Why See It?: This is a "shrimp on the barbie" stereotypical film about working class families in Australia. The accents are thick, the wardrobe of kangaroo patterned-sweaters and shark teeth is ridiculous and the day-to-day duties of the family are so comically correct that even Australians applaud it as ingeniously authentic. Whether they like it or not, every Aussie knows (or is) one of the characters in this film, making it one of the most genuine-albeit self-deprecating-portrayals of life in Australia.

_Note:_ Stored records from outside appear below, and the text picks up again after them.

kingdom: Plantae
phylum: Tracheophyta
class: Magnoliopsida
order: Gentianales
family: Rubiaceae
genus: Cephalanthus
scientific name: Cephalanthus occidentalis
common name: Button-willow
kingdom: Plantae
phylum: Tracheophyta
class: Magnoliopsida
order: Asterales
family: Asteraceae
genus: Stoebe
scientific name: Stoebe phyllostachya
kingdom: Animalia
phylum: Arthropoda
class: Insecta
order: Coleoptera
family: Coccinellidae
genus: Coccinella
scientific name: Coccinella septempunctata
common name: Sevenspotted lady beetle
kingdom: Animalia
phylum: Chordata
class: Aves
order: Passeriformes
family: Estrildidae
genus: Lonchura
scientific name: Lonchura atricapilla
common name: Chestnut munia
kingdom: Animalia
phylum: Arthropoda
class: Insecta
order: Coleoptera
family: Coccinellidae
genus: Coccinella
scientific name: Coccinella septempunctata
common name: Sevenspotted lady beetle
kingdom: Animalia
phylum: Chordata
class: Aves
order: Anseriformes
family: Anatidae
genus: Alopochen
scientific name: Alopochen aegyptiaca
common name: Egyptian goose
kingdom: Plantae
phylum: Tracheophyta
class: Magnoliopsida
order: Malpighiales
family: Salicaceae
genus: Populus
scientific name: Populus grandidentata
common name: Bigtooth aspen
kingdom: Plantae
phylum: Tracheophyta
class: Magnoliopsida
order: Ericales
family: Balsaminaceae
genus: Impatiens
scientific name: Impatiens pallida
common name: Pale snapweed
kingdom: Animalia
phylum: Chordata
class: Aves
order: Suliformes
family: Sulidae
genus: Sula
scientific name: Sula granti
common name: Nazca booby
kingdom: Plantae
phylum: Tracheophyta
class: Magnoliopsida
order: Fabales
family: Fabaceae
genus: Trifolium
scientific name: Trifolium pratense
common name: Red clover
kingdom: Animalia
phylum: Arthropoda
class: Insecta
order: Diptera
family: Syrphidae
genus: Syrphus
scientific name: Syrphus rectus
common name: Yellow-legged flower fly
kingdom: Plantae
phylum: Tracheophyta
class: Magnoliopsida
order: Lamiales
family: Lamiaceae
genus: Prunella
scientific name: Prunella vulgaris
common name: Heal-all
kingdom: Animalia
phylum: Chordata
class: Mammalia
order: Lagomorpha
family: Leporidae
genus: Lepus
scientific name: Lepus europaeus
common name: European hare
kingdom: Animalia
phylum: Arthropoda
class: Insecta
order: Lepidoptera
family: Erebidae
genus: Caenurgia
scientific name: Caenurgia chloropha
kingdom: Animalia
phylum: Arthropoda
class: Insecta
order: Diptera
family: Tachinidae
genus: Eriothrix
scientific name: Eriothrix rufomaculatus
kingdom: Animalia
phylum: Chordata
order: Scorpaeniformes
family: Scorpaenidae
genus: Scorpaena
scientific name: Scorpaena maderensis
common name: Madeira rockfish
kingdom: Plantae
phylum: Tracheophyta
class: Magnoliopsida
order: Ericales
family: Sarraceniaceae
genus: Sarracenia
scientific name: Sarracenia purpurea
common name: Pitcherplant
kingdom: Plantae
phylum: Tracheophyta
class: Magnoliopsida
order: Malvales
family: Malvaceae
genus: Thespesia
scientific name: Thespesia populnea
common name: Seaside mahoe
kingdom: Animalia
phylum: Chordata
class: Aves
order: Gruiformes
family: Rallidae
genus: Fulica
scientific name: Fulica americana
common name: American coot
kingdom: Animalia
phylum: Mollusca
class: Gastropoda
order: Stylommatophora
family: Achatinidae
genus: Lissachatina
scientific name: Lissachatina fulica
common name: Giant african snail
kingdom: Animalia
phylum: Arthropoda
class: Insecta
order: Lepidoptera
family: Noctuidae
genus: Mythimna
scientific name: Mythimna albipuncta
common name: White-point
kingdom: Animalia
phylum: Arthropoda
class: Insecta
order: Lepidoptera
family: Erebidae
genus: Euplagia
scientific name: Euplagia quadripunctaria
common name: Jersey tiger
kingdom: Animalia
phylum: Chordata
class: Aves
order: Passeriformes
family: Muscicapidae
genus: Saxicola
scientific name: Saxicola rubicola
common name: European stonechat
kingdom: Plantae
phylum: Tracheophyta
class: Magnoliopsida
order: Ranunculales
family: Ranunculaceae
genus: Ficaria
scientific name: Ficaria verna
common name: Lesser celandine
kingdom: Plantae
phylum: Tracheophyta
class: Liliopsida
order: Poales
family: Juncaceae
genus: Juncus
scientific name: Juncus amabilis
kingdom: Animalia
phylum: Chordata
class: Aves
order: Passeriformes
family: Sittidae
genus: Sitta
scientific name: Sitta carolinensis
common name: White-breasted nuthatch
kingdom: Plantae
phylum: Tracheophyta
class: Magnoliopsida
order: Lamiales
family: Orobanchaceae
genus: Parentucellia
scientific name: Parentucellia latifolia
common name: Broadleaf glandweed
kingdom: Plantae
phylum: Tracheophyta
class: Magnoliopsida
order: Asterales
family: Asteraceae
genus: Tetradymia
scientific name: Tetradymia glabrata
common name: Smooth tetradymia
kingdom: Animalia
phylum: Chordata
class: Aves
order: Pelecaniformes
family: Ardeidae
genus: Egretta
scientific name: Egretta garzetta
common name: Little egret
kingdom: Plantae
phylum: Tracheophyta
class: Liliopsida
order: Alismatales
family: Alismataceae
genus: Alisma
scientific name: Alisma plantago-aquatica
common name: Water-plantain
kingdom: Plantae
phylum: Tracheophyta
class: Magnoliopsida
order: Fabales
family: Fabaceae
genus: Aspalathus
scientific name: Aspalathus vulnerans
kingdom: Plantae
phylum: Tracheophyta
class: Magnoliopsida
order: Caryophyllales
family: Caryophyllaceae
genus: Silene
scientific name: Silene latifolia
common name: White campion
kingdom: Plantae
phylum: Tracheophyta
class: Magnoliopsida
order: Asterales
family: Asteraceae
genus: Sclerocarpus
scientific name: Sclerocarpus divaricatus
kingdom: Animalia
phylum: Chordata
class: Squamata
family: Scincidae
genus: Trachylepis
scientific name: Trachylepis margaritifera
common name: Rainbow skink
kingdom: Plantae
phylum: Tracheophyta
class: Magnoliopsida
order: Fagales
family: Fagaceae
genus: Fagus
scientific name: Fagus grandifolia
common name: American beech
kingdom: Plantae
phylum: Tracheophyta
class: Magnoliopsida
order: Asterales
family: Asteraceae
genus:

OTP Tip: You'll want to watch the original version to catch all the awesome Aussie colloquialisms. A more recent U.S. revision dubbed out all the fun stuff in favor of more common American lingo; not fair dinkum, mate!

Bonus

Don't let all the beach-lounging, beer-sipping, bro-talking fool you into thinking Australia is all mates and happy times. Some scary ass shit happens down under. Check out Wolf Creek, a film based on a true story of some psycho Aussie bushman that kidnapped and tortured backpackers wandering the outback.

Australia is larger than the continental U.S. but has a population smaller than the state of Texas'. These films featured aboriginals, outdoorsmen, outcasts, outlaws and working class Aussie folk, but there's no true telling what Australian life is like until you travel Down Under yourself.